Gabriele Galimberti – Home Pharma

30 Jan – 10 Mar 2022, Opening 29 January, 6pm

29 January – 13 March: Gabriele Galimberti, Home Pharma
a transcultural perspective on our intimate relationship with pills

Whenever I meet people on my travels, I ask the same question: Can I see what’s in your medicine cabinet?

In almost every country in the Western world, hidden away in a corner of the bathroom or kitchen, pills, capsules and ointments pile up. In France alone, almost one medicine out of two will not be consumed. In contrast to this wasteful behavior, developing countries suffer from a chronic lack of access to healthcare. “Home Pharma” documents our relationship with medicines in the simplest terms possible. In order to show that medicine is not just a mere commodity, but is a litmus test of the society we live in, this project penetrates the intimacy of families around the world.

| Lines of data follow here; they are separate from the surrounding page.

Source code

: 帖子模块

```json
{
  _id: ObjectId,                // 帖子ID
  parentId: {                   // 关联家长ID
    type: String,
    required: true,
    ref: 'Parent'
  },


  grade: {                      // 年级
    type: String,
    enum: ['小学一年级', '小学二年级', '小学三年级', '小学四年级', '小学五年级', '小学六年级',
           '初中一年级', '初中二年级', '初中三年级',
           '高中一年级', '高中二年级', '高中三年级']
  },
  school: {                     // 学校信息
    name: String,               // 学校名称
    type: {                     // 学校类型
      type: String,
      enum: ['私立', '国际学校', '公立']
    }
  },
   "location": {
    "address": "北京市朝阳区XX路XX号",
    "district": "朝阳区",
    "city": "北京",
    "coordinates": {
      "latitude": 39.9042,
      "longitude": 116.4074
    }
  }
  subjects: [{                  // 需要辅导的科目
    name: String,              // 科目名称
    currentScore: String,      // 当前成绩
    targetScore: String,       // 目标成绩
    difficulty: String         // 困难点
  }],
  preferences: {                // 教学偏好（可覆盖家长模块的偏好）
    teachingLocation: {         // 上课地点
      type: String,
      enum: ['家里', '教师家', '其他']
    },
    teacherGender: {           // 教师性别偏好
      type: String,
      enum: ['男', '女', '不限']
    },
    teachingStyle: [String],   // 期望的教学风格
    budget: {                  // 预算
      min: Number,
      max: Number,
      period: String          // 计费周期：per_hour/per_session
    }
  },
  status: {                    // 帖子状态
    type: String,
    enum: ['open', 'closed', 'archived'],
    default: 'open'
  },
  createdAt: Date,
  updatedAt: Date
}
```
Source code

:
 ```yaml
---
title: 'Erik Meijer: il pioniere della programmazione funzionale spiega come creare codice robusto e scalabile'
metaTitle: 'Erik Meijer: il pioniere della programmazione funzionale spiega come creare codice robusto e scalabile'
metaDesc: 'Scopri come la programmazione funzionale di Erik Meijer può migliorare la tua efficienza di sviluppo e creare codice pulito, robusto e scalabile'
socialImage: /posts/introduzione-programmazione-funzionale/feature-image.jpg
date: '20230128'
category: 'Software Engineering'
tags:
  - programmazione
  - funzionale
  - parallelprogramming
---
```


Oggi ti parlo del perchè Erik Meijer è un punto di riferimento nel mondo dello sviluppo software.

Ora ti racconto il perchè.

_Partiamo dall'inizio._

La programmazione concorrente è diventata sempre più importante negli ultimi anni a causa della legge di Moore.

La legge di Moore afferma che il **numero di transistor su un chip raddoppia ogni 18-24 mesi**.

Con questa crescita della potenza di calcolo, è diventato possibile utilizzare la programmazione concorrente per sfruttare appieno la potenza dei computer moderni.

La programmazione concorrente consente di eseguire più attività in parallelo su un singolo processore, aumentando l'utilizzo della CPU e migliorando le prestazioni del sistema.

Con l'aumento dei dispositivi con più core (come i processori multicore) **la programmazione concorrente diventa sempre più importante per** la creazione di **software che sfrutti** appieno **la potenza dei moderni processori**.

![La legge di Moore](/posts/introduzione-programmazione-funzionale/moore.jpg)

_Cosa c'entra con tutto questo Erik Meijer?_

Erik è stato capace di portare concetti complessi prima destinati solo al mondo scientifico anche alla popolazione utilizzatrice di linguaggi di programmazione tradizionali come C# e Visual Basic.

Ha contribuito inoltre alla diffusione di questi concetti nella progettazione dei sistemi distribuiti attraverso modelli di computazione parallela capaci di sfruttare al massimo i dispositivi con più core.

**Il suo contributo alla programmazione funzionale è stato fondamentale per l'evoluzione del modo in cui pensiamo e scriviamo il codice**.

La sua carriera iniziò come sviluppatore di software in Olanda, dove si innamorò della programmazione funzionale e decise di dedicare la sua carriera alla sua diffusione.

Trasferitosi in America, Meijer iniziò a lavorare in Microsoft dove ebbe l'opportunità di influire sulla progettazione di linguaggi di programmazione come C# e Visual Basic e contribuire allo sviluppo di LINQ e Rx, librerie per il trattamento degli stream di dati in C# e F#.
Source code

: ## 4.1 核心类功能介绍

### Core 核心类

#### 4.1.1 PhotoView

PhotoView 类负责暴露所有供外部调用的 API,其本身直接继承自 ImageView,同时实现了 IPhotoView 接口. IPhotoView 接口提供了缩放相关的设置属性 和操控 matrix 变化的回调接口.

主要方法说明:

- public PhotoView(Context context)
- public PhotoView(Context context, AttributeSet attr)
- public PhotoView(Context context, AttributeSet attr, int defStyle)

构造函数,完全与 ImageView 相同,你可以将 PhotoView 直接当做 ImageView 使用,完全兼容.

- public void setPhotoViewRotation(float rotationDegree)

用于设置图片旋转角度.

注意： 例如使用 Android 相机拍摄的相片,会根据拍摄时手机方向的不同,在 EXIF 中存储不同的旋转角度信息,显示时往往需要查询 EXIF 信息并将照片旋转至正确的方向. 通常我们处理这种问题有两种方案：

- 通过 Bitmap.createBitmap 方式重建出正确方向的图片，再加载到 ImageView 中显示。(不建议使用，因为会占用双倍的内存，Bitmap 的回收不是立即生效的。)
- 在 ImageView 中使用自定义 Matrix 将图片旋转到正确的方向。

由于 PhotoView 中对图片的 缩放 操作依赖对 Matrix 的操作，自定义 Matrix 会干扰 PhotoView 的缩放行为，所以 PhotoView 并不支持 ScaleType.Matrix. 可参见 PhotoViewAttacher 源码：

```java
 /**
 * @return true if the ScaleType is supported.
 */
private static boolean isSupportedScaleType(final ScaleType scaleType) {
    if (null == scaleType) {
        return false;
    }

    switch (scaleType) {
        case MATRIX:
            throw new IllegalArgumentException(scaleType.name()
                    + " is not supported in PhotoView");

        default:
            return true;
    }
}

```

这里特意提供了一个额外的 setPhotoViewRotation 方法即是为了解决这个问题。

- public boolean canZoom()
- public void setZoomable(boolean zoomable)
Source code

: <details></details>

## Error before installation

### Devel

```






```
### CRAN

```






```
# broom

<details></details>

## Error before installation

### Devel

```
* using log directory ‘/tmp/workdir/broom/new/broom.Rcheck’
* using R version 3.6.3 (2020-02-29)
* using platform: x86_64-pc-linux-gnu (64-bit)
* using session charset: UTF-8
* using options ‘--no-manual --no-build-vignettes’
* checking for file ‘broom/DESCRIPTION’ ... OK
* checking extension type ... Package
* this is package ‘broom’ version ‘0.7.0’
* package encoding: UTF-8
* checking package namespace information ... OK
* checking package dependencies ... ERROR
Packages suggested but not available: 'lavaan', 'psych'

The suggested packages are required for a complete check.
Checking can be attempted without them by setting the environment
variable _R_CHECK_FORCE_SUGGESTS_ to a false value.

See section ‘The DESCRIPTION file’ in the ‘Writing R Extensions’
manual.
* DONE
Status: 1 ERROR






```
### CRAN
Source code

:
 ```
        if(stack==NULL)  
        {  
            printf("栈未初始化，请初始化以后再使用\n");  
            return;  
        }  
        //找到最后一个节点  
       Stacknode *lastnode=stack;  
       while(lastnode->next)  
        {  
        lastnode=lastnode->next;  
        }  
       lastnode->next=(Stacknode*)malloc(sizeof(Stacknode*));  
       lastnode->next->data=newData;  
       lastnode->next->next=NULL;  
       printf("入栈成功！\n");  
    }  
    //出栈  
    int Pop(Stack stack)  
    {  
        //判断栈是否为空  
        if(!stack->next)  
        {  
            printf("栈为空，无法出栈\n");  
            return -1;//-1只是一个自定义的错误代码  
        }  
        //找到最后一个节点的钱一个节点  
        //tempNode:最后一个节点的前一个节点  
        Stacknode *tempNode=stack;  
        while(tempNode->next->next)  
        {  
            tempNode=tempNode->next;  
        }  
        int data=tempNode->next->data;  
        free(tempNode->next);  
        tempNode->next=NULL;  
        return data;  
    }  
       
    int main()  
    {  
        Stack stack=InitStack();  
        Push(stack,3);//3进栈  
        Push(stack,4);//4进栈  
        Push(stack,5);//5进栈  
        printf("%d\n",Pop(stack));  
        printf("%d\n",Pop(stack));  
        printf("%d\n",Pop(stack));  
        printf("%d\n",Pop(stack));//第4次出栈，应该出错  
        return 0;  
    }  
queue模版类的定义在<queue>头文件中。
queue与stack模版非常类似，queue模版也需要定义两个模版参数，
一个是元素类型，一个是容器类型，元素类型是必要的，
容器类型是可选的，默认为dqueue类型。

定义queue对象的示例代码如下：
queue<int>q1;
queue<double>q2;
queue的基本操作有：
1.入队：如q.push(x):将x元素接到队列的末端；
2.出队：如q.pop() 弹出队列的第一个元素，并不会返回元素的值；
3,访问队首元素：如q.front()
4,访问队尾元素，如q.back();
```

Michael Chamorro Suarez, 32, Flor Parkinson Valla, 33, and, from left to right, Giulia,1, Johan 7, Jamie 5 and his twin sister Sofia, 5, photographed in the living room of their house in Cahuita, Costa Rica. Flor graduated in Italy with a thesis on the migration of Italians to Costa Rica. She now runs a bakery in the village while her husband has one of the few restaurants of the small town of Cahuita. Their eldest son, Johan has been diagnosed with ADHD and prescribed Risperdal that is an antipsychotic medicine (visible first medicine on the top left). Risperdal is used to treat schizophrenia in adults and children who are at least 13 years old. Risperdal is also used to treat symptoms of irritability in autistic children who are 5 to 16 years old. Johan’s parents have bough the medicine but for the moment have not given it to him fearing it might have negative consequences bigger then the benefit.